La madrugada aún era espesa cuando el celular de Nicolás vibró sobre la mesa de luz, acompañado de un zumbido grave que lo sacó de su sueño.
—¿Hola? —contestó con la voz aún dormida y los ojos apenas entreabiertos—. ¿Fabián?
—Nico… —dijo la voz del otro lado, agitada, emocionada—. Tengo que contarte algo.
—¿Qué hora es? ¿Qué pasó? ¿Están bien? —preguntó, ya incorporándose en la cama.
—Pasó algo, Nico. Una cosa hermosa, pero pasó tan rápido que… no me dio tiempo de avisarte.
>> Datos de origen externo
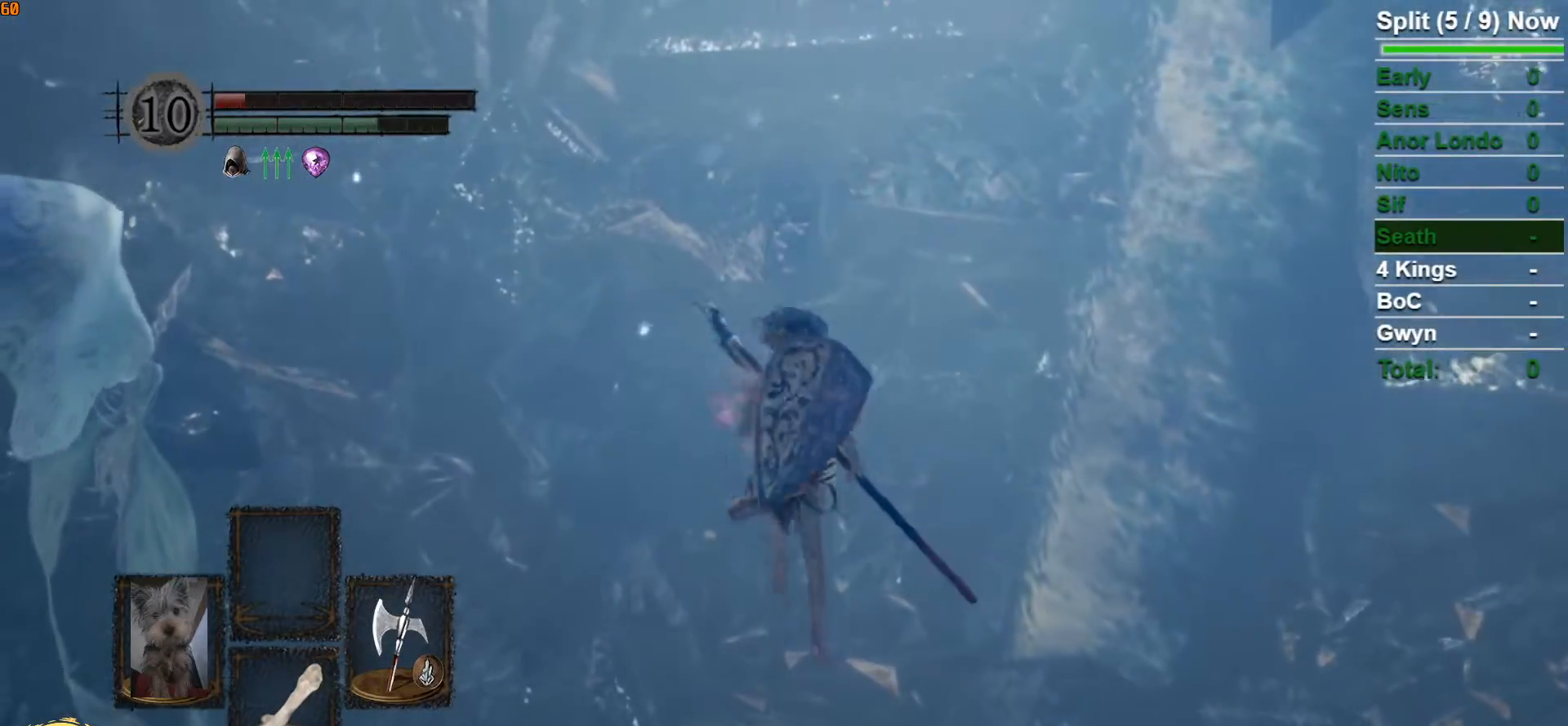
Gameplay with a controller (Xbox layout); each line is a JSON object with the inputs held at the frame after it. "button_events" lists button changes between this image and that frame as [ms after this image, input, new state], when the widget could be followed in between (sticks are given only as held states).
{"buttons": ["B"], "left_stick": "up", "right_stick": "center", "button_events": []}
—¿De qué hablás? ¿Qué pasó?
En ese instante, al otro lado del teléfono, se escuchó un llanto suave, como el maullido dulce de un gatito. Nicolás se quedó helado.
—¡Fabián, no me digas…!
—Sí, Nico. ¡Lautaro ya nació!
Hubo un segundo de silencio. Nicolás se frotó los ojos, procesando.
—¿¡Cómo!? ¿Si hablamos hace unas horas y todo estaba tranquilo?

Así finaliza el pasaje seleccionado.